When it’s in the right hands, a camera can produce a masterpiece so exquisite that its beauty can only be matched by that of nature. Fortunately, astrophotographer Sheila Wiwchar is passionate about both.
On Jan. 21, Oak Hammock Marsh and Wiwchar will be hosting an astronomy night. Wiwchar will be giving tips on how to capture the beauty of night skies.
“My presentation is really meant to be inspirational to anyone wanting to capture the night sky. Anyone that has a camera will learn something,” said Wiwchar.
“I’ll share lots of tips, tricks, and creative ideas I have learnt by being in the field, from capturing auroras, the Milky Way, and meteor showers.”
Almost a decade ago, the Winnipeg-based photographer’s passion for the night sky and its stars led her into the world of astrophotography.
“I have always been lured by the stars and the mystery behind the night skies,” Wiwchar told the Manitoban.

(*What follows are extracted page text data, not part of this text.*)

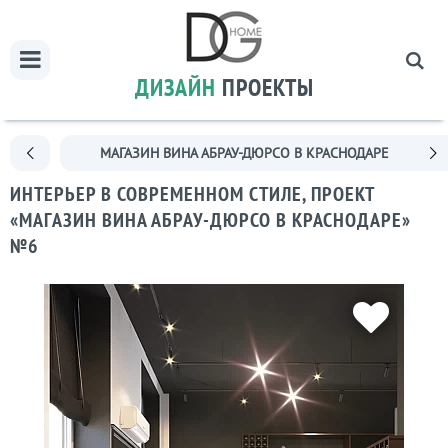
ДИЗАЙН
ПРОЕКТЫ
МАГАЗИН ВИНА АБРАУ-ДЮРСО В КРАСНОДАРЕ
ИНТЕРЬЕР В СОВРЕМЕННОМ СТИЛЕ, ПРОЕКТ
«МАГАЗИН ВИНА АБРАУ-ДЮРСО В КРАСНОДАРЕ»
№6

Wiwchar said that her first forays into astrophotography were sparked by the purchase of a telescope just eight years ago.
“I still remember how seeing Saturn and its rings looked the very first time, and how it made me want to see so much more.”
In a bid to quench her thirst, Wiwchar got herself a high-quality camera and joined some photography groups and associations, including the Winnipeg chapter of the Royal Astronomy Society of Canada (RASC).
She spent years developing her photography skills, while at the same time networking with fellow astrophotographers and making exciting memories.
“I have many amazing memories of my nights under the stars, from being with friends counting meteors from a meteor shower, watching incredible aurora pouring down from the sky unexpectedly, catching the Milky Way rising above an abandoned home you stumbled upon on your own, to seeing incredible treasures show up on your LCD screen of something so far away,” said Wiwchar.
Despite all the fun and good times that are part and parcel of a life gazing at the stars, Wiwchar has had her fair share of challenges with astrophotography. It took her a while to learn about and get used to the ample amount of equipment and gadgets and the multiple tests it takes to find the right spots. She also had to keep up with the dynamics of technology in modern photography.
“Doing nightscapes requires some fairly decent dark skies and some late nights, so travel time and finding time to catch up on sleep when you have two kids and a full time job is always a challenge,” said Wiwchar.
“Processing really requires a creative and flexible mindset, and takes a lot of experimentation to make a successful image. Technologies and methods are increasing so fast and keeping up with the latest information can be tricky.”
Today, Wiwchar has developed a wonderful catalogue and is steadily making a name for herself in the Winnipeg astrophotography community.